=== Work to be completed ===
Write out, word for word, every line in the data below from the one containing "wall art: none" to the one containing "notebook: none [227,198,303,221]", both of them included.

[Object presence change data]

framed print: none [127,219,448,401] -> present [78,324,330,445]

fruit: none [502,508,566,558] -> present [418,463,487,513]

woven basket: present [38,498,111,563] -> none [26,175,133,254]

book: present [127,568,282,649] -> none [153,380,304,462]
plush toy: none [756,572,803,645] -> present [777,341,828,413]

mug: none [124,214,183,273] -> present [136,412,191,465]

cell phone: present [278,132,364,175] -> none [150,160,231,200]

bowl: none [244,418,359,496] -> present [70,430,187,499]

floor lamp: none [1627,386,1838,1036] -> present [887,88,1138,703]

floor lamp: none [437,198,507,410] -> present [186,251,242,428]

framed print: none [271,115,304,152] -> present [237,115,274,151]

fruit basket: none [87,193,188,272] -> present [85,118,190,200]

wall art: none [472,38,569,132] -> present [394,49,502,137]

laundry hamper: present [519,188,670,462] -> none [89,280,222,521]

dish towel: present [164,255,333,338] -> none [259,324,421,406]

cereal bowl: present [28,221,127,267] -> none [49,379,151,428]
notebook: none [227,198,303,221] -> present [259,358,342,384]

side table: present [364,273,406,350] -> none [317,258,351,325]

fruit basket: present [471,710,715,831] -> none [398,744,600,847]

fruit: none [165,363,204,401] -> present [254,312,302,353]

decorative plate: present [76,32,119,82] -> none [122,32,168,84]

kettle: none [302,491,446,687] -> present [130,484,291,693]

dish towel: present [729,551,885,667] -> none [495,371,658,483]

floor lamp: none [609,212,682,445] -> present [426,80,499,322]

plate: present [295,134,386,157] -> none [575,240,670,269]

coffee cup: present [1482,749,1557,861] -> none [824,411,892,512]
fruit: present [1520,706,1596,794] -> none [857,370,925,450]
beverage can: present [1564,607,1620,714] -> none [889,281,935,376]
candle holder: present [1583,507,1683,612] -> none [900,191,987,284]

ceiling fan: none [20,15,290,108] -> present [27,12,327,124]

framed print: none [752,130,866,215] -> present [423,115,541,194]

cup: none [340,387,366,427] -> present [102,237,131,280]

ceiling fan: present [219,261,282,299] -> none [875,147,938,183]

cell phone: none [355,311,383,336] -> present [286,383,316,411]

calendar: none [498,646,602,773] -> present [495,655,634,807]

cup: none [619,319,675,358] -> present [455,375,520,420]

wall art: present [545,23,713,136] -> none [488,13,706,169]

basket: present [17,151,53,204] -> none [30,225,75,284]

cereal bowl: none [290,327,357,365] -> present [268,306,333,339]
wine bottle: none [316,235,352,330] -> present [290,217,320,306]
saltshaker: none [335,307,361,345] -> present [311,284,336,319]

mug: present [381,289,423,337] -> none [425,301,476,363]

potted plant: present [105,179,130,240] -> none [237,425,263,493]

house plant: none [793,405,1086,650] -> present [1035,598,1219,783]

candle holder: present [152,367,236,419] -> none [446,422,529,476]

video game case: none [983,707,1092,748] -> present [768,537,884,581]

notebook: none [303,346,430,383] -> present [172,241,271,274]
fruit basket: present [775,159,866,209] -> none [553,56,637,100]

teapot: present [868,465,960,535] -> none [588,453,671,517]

=== Answer ===
wall art: none [472,38,569,132] -> present [394,49,502,137]

laundry hamper: present [519,188,670,462] -> none [89,280,222,521]

dish towel: present [164,255,333,338] -> none [259,324,421,406]

cereal bowl: present [28,221,127,267] -> none [49,379,151,428]
notebook: none [227,198,303,221] -> present [259,358,342,384]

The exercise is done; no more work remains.